La idea era sencilla e ingeniosa. Un cómplice, llamado Pitizel, debía hacerse un seguro de vida en una compañía de Filadelfia. Se presentaría luego como suyo un cadáver anónimo desfigurado por un accidente. No habría más que repartir la prima que cobraría la Sra. Pitizel, mientras que el “muerto” iría durante algún tiempo a hacerse olvidar a Sudamérica. Para su desgracia, Holmes tuvo la mala idea de cambiar su plan y de matar realmente a Pitizel. Aquella solución tenía en su opinión la ventaja de ahorrarle la búsqueda peligrosa de un cadáver y, sobre todo, permitirle quedarse él solo la totalidad de la prima, deshaciéndose ulteriormente de la Sra. Pitizel y de sus hijos -lo cual, para él, sólo era un simple trabajo rutinario.
Muy cooperador acudió, pues, a la morgue para reconocer el cuerpo de su amigo, fue a Boston a buscar a la desdichada viuda y la trajo a Filadelfia para que cobrara su dinero. La denuncia de un antiguo compañero de celda, Marion Hedgepeth, vino a sembrar la duda en el ánimo de los aseguradores.
La policía hizo una investigación. Remontó con paciencia todos los eslabones de la cadena. Holmes confesó primero la estafa a la compañía aseguradora y, ante las pruebas abrumadoras reunidas en su contra, los asesinatos de Pitizel y de sus hijos.

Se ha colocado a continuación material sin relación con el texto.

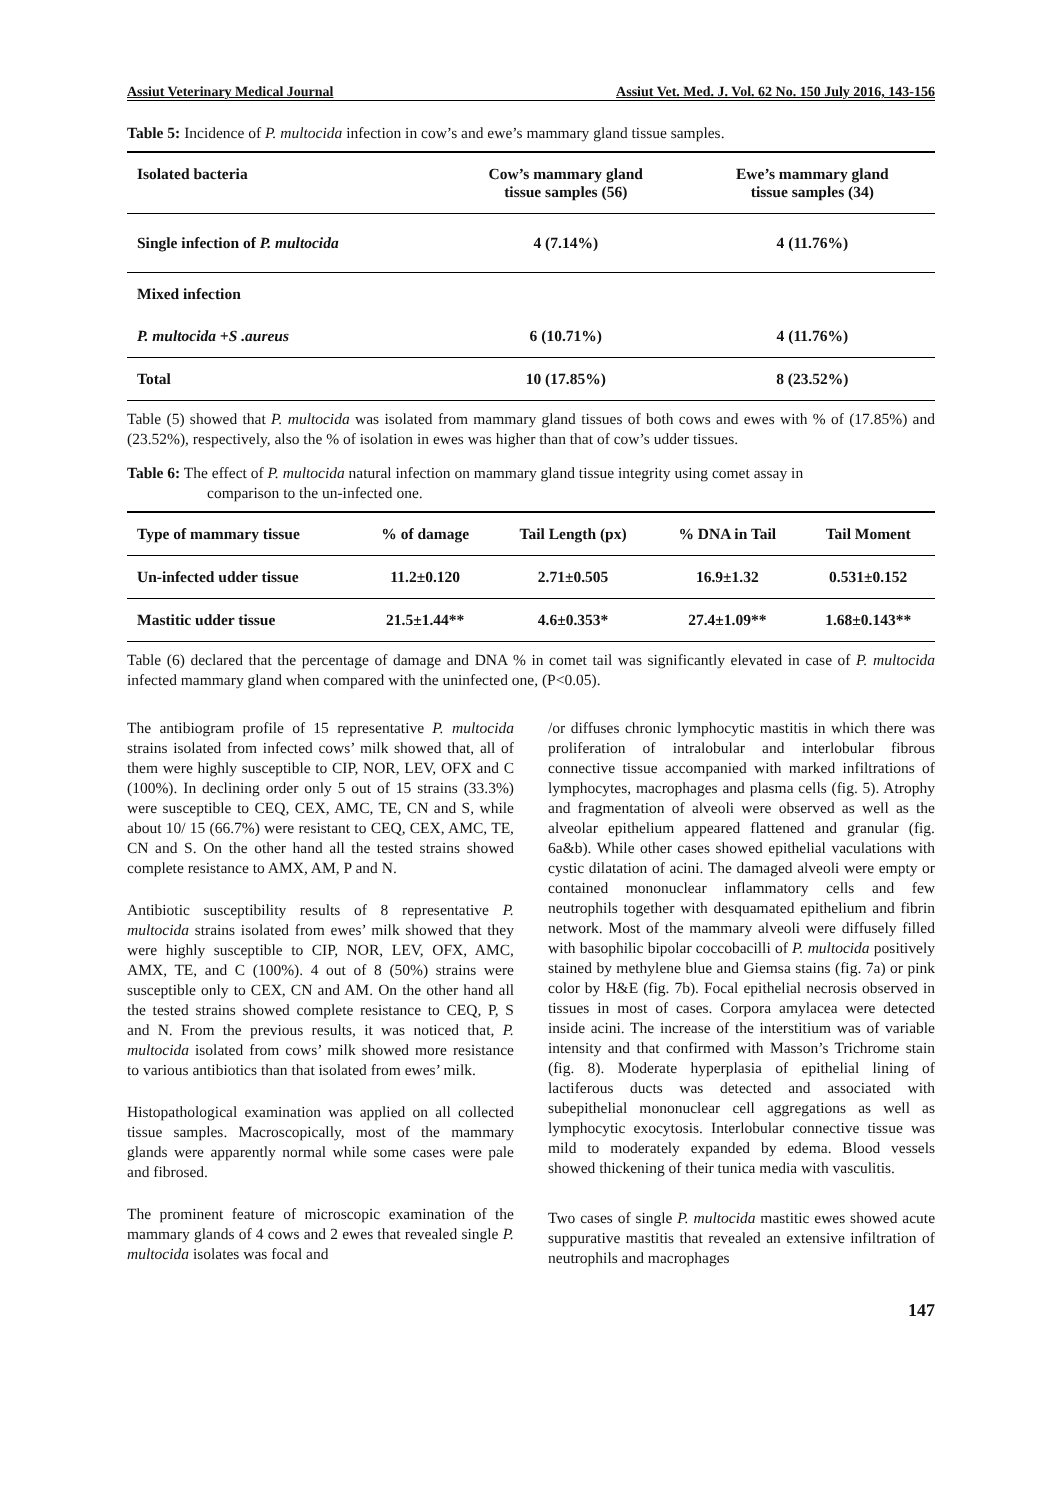Assiut Veterinary Medical Journal Assiut Vet. Med. J. Vol. 62 No. 150 July 2016, 143-156
Table 5: Incidence of P. multocida infection in cow’s and ewe’s mammary gland tissue samples.
| Isolated bacteria | Cow’s mammary gland tissue samples (56) | Ewe’s mammary gland tissue samples (34) |
| --- | --- | --- |
| Single infection of P. multocida | 4 (7.14%) | 4 (11.76%) |
| Mixed infection | | |
| P. multocida +S .aureus | 6 (10.71%) | 4 (11.76%) |
| Total | 10 (17.85%) | 8 (23.52%) |
Table (5) showed that P. multocida was isolated from mammary gland tissues of both cows and ewes with % of (17.85%) and (23.52%), respectively, also the % of isolation in ewes was higher than that of cow’s udder tissues.
Table 6: The effect of P. multocida natural infection on mammary gland tissue integrity using comet assay in
comparison to the un-infected one.
| Type of mammary tissue | % of damage | Tail Length (px) | % DNA in Tail | Tail Moment |
| --- | --- | --- | --- | --- |
| Un-infected udder tissue | 11.2±0.120 | 2.71±0.505 | 16.9±1.32 | 0.531±0.152 |
| Mastitic udder tissue | 21.5±1.44** | 4.6±0.353* | 27.4±1.09** | 1.68±0.143** |
Table (6) declared that the percentage of damage and DNA % in comet tail was significantly elevated in case of P. multocida infected mammary gland when compared with the uninfected one, (P<0.05).
The antibiogram profile of 15 representative P. multocida strains isolated from infected cows’ milk showed that, all of them were highly susceptible to CIP, NOR, LEV, OFX and C (100%). In declining order only 5 out of 15 strains (33.3%) were susceptible to CEQ, CEX, AMC, TE, CN and S, while about 10/ 15 (66.7%) were resistant to CEQ, CEX, AMC, TE, CN and S. On the other hand all the tested strains showed complete resistance to AMX, AM, P and N.
Antibiotic susceptibility results of 8 representative P. multocida strains isolated from ewes’ milk showed that they were highly susceptible to CIP, NOR, LEV, OFX, AMC, AMX, TE, and C (100%). 4 out of 8 (50%) strains were susceptible only to CEX, CN and AM. On the other hand all the tested strains showed complete resistance to CEQ, P, S and N. From the previous results, it was noticed that, P. multocida isolated from cows’ milk showed more resistance to various antibiotics than that isolated from ewes’ milk.
Histopathological examination was applied on all collected tissue samples. Macroscopically, most of the mammary glands were apparently normal while some cases were pale and fibrosed.
The prominent feature of microscopic examination of the mammary glands of 4 cows and 2 ewes that revealed single P. multocida isolates was focal and
/or diffuses chronic lymphocytic mastitis in which there was proliferation of intralobular and interlobular fibrous connective tissue accompanied with marked infiltrations of lymphocytes, macrophages and plasma cells (fig. 5). Atrophy and fragmentation of alveoli were observed as well as the alveolar epithelium appeared flattened and granular (fig. 6a&b). While other cases showed epithelial vaculations with cystic dilatation of acini. The damaged alveoli were empty or contained mononuclear inflammatory cells and few neutrophils together with desquamated epithelium and fibrin network. Most of the mammary alveoli were diffusely filled with basophilic bipolar coccobacilli of P. multocida positively stained by methylene blue and Giemsa stains (fig. 7a) or pink color by H&E (fig. 7b). Focal epithelial necrosis observed in tissues in most of cases. Corpora amylacea were detected inside acini. The increase of the interstitium was of variable intensity and that confirmed with Masson’s Trichrome stain (fig. 8). Moderate hyperplasia of epithelial lining of lactiferous ducts was detected and associated with subepithelial mononuclear cell aggregations as well as lymphocytic exocytosis. Interlobular connective tissue was mild to moderately expanded by edema. Blood vessels showed thickening of their tunica media with vasculitis.
Two cases of single P. multocida mastitic ewes showed acute suppurative mastitis that revealed an extensive infiltration of neutrophils and macrophages
147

Holmes fue condenado a muerte por el Tribunal de Filadelfia y ahorcado el 7 de mayo de 1896. Como la soga no fue bien puesta en su cuello , la víctima tardó 15 minutos en morir ahorcado con todo tipo de sufrimiento y dolor. Sólo tenía treinta y cinco años. El propio Holmes pidió que su cadáver fuera puesto en una tumba llena de cemento para evitar el saqueo y mutilación de su cuerpo . De echo los abogados de Holmes recibieron una oferta de 15.000 dólares de un instituto médico para que les entregara el cerebro del Dr.Holmes y que obviamente rechazaron.